What Comes Next for the Fed

The Fed’s next scheduled meeting runs July 28 and 29, though this one will not include an updated Summary of Economic Projections, since the dot plot is only produced at four meetings per year. That means the next major data point investors will get on the committee’s rate path will not arrive until the September meeting at the earliest.

In the meantime, the path of oil prices and broader Middle East developments will likely remain the single biggest swing factor for the Fed’s calculus. A renewed ceasefire and safe passage agreement through the Strait of Hormuz late in June already helped ease some of the acute inflation risk tied to energy, which some strategists believe gives the Fed more flexibility to hold a neutral stance rather than moving directly toward tightening. Still, with core inflation projected at 3.3% for year end and a majority of committee members now open to at least one hike, the central bank’s next moves remain genuinely uncertain heading into the second half of 2026.

What This Means for Consumers and Investors

For everyday borrowers, a continued hold, let alone a possible hike, means mortgage rates, credit card interest, and auto loan costs are unlikely to see meaningful relief in the near term. Savers, on the other hand, continue to benefit from elevated yields on cash equivalents and short duration fixed income, a dynamic that has persisted throughout 2026 as the federal funds rate has remained well above pre pandemic norms.

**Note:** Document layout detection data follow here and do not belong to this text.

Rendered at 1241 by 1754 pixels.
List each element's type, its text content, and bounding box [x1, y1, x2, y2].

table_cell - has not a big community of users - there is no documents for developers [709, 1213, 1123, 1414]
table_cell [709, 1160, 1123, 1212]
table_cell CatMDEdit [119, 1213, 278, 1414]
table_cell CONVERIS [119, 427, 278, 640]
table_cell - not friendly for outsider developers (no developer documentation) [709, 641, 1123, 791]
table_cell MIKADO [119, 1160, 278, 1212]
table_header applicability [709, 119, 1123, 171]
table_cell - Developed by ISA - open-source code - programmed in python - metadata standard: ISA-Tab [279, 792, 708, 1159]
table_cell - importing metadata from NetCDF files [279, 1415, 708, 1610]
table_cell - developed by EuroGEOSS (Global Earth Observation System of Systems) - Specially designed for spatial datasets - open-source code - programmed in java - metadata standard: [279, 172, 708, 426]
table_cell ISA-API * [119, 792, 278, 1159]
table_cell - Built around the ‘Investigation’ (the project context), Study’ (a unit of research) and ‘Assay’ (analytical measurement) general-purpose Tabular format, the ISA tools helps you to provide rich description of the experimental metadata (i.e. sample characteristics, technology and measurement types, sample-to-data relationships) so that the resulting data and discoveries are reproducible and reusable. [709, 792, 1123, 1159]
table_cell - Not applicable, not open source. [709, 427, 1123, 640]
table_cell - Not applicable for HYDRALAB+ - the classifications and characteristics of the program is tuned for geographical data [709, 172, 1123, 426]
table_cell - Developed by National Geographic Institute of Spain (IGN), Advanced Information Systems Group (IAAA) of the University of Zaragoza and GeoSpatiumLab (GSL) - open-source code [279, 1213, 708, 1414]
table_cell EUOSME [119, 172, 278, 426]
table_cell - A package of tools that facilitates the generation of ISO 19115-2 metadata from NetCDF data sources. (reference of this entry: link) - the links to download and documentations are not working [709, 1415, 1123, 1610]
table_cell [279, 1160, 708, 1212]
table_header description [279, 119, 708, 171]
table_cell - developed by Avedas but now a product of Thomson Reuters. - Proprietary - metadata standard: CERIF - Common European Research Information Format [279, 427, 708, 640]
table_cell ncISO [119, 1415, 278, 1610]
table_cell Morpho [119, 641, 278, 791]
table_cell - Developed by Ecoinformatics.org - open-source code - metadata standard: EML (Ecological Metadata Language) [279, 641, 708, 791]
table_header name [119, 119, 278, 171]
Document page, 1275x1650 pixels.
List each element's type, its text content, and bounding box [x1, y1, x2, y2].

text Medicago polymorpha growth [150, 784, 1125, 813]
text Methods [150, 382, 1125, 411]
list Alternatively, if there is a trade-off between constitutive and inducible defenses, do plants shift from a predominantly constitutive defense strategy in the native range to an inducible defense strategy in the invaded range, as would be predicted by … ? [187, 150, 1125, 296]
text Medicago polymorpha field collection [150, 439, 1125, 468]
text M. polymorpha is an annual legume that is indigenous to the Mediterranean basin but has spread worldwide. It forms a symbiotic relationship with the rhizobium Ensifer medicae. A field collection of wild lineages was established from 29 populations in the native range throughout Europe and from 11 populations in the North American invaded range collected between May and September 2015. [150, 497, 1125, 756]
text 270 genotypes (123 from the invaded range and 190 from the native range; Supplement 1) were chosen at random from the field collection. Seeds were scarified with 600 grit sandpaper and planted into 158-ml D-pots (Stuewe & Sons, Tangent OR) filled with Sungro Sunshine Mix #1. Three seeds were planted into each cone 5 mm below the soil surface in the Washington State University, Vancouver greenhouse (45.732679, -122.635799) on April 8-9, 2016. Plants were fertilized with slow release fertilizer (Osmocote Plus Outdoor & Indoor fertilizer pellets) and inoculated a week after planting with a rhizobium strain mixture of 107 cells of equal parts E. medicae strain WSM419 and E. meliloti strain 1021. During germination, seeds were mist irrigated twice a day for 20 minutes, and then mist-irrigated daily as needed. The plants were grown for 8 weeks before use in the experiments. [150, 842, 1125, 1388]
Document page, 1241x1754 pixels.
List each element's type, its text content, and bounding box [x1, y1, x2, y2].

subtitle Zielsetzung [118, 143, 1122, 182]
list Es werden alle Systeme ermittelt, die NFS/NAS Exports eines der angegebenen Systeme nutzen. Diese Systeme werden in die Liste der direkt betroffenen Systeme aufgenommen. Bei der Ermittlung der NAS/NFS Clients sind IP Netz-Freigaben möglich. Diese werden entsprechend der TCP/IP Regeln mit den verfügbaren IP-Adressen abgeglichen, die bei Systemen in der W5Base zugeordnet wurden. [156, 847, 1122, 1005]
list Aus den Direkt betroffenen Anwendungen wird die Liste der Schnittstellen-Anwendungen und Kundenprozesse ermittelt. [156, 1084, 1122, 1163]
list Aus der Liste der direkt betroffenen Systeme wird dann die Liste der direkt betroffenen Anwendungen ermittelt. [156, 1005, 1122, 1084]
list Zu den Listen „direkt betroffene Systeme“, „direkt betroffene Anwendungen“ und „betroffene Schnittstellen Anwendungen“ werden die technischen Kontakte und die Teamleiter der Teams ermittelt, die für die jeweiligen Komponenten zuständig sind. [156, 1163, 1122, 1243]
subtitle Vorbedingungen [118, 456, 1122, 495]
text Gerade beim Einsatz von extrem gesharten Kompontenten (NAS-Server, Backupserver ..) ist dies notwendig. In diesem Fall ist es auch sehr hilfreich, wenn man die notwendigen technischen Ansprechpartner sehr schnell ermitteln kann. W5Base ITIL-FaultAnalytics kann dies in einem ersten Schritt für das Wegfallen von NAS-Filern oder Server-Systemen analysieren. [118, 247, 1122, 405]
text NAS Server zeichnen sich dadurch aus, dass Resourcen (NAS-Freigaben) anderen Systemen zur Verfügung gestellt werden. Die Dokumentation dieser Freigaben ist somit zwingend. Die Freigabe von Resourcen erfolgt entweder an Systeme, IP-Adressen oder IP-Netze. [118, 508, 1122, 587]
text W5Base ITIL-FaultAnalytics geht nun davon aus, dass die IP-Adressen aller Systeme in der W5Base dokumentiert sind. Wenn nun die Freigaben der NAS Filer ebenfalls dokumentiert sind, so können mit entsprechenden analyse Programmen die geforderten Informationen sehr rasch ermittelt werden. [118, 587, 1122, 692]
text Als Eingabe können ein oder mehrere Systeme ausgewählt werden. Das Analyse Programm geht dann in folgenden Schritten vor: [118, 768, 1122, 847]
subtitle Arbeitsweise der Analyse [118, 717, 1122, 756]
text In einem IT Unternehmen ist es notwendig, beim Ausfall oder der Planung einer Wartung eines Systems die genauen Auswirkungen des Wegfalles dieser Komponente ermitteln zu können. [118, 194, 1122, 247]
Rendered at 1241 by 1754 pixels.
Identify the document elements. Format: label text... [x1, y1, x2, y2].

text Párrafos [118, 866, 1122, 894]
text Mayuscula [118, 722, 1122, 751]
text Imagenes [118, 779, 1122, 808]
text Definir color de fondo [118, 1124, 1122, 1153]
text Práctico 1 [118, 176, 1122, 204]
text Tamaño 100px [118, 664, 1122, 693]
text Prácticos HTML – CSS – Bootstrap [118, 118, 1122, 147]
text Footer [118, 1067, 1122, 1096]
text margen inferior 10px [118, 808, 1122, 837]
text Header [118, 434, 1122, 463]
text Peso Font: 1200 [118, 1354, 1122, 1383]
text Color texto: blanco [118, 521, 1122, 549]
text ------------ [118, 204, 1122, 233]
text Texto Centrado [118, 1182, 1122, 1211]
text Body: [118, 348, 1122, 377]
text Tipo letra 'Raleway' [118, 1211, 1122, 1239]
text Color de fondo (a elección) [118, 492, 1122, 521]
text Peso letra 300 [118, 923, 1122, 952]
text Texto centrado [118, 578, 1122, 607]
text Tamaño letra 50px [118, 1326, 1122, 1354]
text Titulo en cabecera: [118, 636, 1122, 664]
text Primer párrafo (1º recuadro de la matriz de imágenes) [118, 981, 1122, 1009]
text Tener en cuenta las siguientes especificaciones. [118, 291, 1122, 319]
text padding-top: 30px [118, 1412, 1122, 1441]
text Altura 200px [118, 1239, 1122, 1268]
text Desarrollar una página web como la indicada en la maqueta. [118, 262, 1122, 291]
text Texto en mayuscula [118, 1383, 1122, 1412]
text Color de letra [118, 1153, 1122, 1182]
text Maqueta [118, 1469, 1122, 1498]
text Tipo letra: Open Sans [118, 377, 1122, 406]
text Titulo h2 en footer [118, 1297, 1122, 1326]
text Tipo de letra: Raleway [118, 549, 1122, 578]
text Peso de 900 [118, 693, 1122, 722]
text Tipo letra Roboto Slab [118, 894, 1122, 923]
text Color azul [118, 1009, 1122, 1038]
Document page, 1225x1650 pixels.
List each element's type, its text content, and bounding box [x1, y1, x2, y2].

For equity investors, the standard guidance from most strategists remains consistent regardless of which direction the Fed ultimately moves. Rather than attempting to time positioning around a single rate decision, maintaining existing asset allocation and revisiting it only when personal financial circumstances change is generally viewed as the more reliable approach, with any significant portfolio shifts best discussed directly with a financial advisor.

Disclaimer: This article is for informational purposes only and does not constitute financial, tax, or investment advice. Readers should consult a licensed financial advisor before making decisions based on Federal Reserve policy changes.